Retold by Arlene Mosel
Pictures by Blair Lent

The Funny Little Woman is a retelling of a tale originally by Lafcadio Hern. Blair Lent’s illustrations in this piece earned him the Caldecott Medal in 1973. Upon researching more about Lent, I learned that in another retelling of one of Lafcadio Hern’s tales Mosel and Lent also collaborated on Tikki Tikki Tembo.
The story takes place in Japan long ago, and the funny little woman in the story is described as liking to laugh (with her distinctive “Tee-he-he-he”) and cooking dumplings out of rice.  On the very first page, although nothing of the sort is explicitly mentioned, we can see a crack forming in the floor of the funny little woman’s house down into the earth. Throughout the story, this perspective of showing us both the world above-ground and the world below ground will be an important feature.

The story begins to take off when one of the funny little woman’s dumplings goes renegade and falls down into the crack that was forming in the floor into the earth. The woman chases her dumpling down into the hole and into another world. This is very reminiscent of the song I learned growing up called “On top of spaghetti” about a renegade meatball – the words go like this: It rolled off the table, and on to the floor, and then my poor meatball, Rolled out of the door.” Like the funny little woman’s pursuit of the dumpling, the song goes on to follow the meatball as well.

As the pages turn and the story thickens, slowly elements in the illustrations above ground begin to turn black-and-white as the new world opens up. First we see the water well, then the hillside, then the small birch tree, until finally the whole house and above ground area becomes black-and-white as the funny little woman fall down into the hole. This signals to the viewer that the world above ground has been left behind, and its going to take a feat to get back.

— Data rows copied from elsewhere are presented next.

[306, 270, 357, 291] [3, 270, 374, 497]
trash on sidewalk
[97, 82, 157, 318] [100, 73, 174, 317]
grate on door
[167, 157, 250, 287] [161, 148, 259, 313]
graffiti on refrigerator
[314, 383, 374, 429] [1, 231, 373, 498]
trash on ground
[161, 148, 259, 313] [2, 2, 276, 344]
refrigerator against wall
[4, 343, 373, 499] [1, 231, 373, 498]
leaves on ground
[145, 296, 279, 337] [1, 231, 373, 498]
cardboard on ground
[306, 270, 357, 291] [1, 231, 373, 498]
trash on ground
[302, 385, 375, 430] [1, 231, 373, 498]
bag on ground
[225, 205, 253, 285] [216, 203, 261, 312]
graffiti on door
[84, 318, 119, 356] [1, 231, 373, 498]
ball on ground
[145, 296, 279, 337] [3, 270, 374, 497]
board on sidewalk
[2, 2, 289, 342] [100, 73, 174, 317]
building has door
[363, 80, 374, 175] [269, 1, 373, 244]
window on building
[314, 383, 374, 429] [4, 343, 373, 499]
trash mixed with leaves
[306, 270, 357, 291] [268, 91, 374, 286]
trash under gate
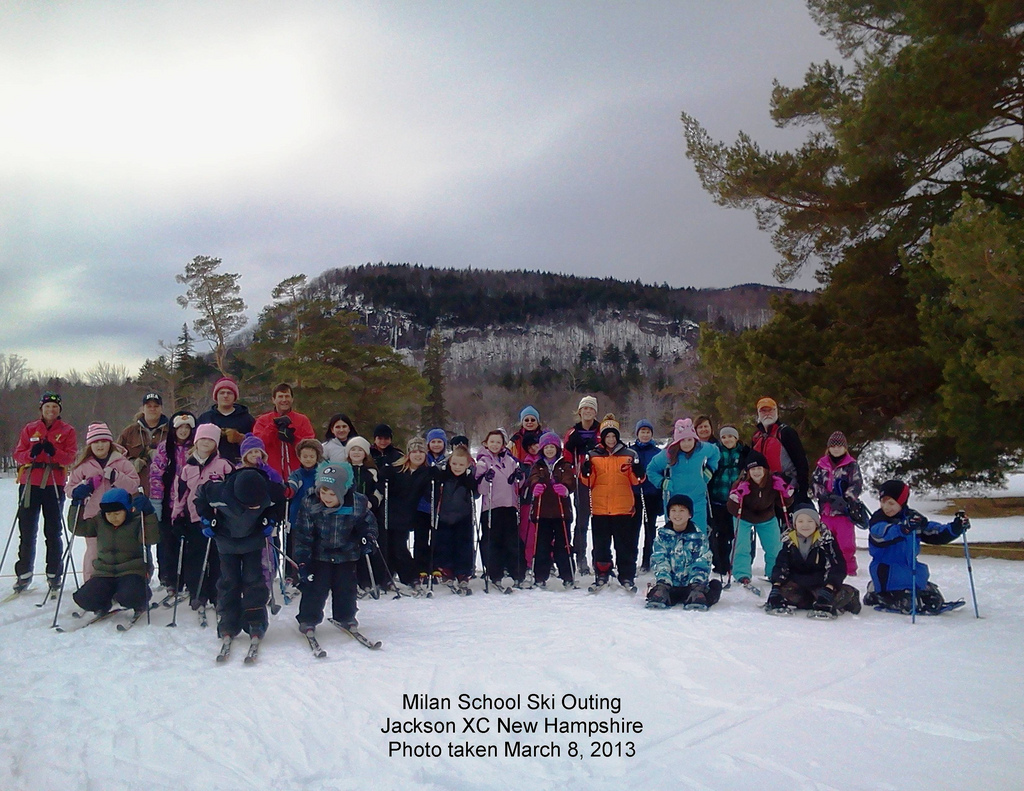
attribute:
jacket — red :
[17, 421, 81, 479]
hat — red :
[210, 372, 239, 396]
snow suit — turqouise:
[646, 438, 720, 538]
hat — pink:
[669, 415, 698, 441]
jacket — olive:
[65, 500, 155, 583]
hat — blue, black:
[96, 485, 132, 511]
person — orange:
[571, 412, 645, 593]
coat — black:
[573, 447, 647, 514]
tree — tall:
[906, 188, 1023, 483]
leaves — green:
[879, 286, 947, 350]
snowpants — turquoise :
[728, 516, 787, 599]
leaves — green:
[262, 312, 368, 383]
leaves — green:
[854, 280, 886, 320]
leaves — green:
[690, 121, 861, 243]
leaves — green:
[700, 136, 830, 223]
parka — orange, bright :
[546, 422, 715, 582]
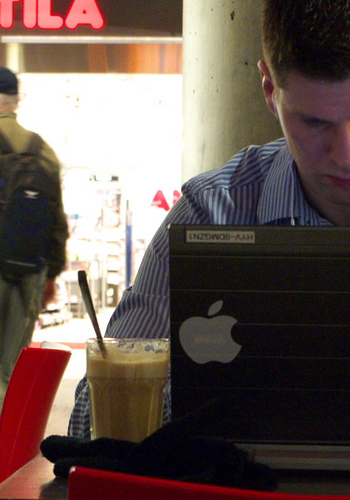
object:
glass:
[86, 337, 170, 443]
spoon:
[77, 269, 108, 360]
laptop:
[168, 223, 349, 479]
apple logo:
[177, 298, 242, 363]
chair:
[0, 340, 73, 486]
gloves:
[40, 422, 279, 492]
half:
[252, 59, 350, 209]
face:
[276, 74, 350, 208]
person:
[67, 0, 350, 439]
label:
[184, 230, 255, 245]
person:
[0, 65, 71, 418]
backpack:
[0, 126, 57, 284]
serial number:
[186, 230, 255, 244]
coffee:
[86, 349, 169, 443]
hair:
[257, 0, 349, 102]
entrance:
[18, 72, 182, 340]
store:
[19, 72, 183, 342]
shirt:
[67, 135, 337, 439]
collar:
[253, 142, 335, 229]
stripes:
[277, 165, 293, 207]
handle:
[77, 269, 108, 359]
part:
[77, 268, 93, 303]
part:
[171, 254, 216, 292]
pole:
[181, 0, 286, 196]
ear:
[256, 58, 278, 119]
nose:
[327, 120, 350, 170]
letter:
[63, 0, 106, 31]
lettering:
[24, 188, 38, 200]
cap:
[0, 65, 19, 95]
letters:
[0, 0, 38, 30]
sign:
[0, 0, 183, 38]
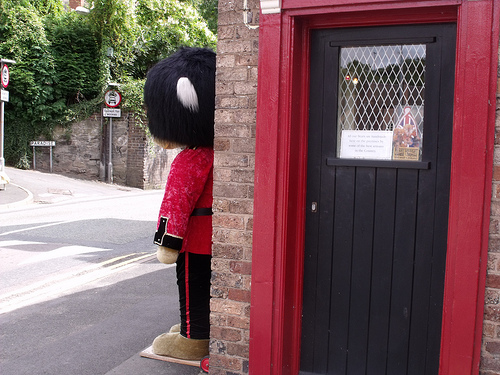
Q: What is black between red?
A: Door.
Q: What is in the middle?
A: Black door.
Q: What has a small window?
A: Door.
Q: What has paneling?
A: Black door.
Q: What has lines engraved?
A: Door.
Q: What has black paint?
A: Door.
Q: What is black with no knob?
A: Door.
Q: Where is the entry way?
A: Black door.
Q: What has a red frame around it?
A: Door.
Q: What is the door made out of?
A: Wood.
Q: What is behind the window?
A: A chain screen.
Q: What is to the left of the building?
A: A street.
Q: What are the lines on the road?
A: Traffic lines.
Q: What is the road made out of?
A: Pavement.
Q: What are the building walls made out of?
A: Brick.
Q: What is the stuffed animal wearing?
A: Foot Guard Uniform.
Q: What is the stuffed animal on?
A: A Handtruck.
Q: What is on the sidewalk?
A: A huge stuffed bear.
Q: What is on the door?
A: A window.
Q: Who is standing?
A: Guard.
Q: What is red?
A: Door frame.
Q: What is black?
A: Door.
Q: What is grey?
A: Road.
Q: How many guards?
A: One.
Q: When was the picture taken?
A: Daytime.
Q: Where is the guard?
A: To the left of the door.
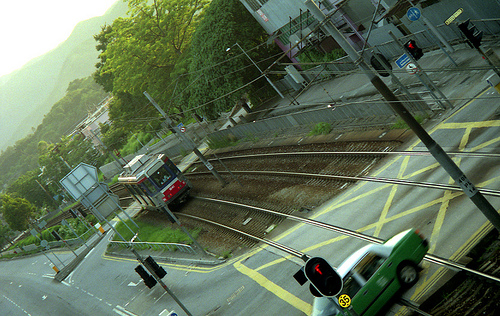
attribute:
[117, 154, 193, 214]
train car — red white, blue, gray, green, public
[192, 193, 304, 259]
train tracks — metal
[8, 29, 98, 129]
mountain range — green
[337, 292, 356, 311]
sign — yellow, 35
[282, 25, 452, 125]
lot — fenced in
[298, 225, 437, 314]
taxi cab — green, white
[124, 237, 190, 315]
sign post — metal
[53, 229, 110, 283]
island — concrete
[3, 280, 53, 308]
arrows — white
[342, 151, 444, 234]
lines — yellow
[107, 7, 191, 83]
leaves — green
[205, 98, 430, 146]
fence — metal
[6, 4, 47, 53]
sky — bright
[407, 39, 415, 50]
light — red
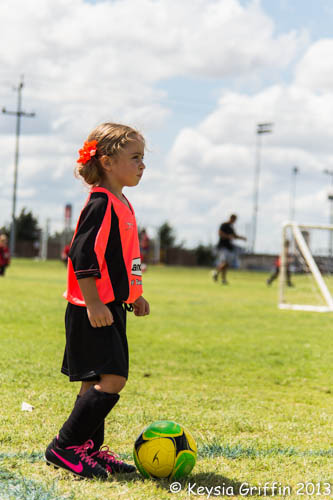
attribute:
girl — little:
[48, 127, 218, 433]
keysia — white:
[185, 478, 237, 498]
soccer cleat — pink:
[47, 435, 104, 482]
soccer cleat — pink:
[85, 440, 134, 472]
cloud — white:
[297, 40, 331, 96]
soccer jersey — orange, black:
[60, 186, 142, 308]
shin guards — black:
[58, 389, 119, 447]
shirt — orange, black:
[62, 187, 143, 306]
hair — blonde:
[74, 120, 143, 184]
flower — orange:
[67, 122, 105, 167]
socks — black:
[57, 389, 120, 448]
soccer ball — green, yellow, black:
[133, 420, 196, 480]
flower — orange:
[77, 139, 97, 166]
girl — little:
[61, 123, 149, 475]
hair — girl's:
[94, 123, 124, 149]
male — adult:
[213, 214, 248, 284]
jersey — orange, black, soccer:
[59, 181, 181, 344]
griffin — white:
[239, 480, 291, 499]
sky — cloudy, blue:
[4, 0, 332, 248]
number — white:
[292, 474, 328, 497]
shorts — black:
[42, 287, 127, 385]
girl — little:
[44, 121, 150, 482]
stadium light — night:
[248, 118, 274, 251]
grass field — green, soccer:
[175, 315, 314, 363]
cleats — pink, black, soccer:
[43, 434, 138, 482]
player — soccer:
[43, 113, 150, 498]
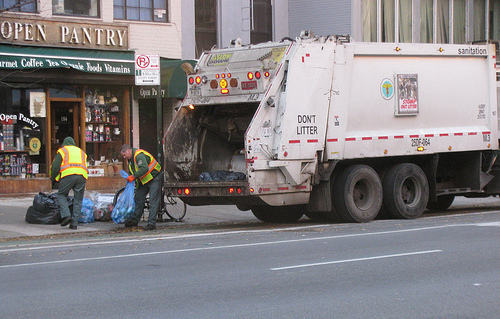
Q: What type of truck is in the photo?
A: Garbage.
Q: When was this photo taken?
A: During the day.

The funny little woman is taken prisoner by the oni. In Japanese folklore, oni are like demons. They make her their slave to cook rice for them.  Reminding us that time is passing, life above ground is continuing, and of the little house and life the funny little woman left behind are illustrations of this black-and-white above ground world at the tops of the illustrations. The funny little woman grows tiredof this existence and decides to plan her escape. As Mosel crafts this description, she writes that the funny little woman had grown “lonely for little house”. Using lonely in this sense is an interesting use of the word, but then again so if the use of “funny” in “funny little woman” as she’s not particularly funny at all, but just likes to laugh.The oni try to stop her by gulping up all the water in the river, but after a mud-covered little woman makes them laugh, they spit all the water out in their hysterics giving her the chance to get home. She returns to more beautiful home adorned with flowers and more people.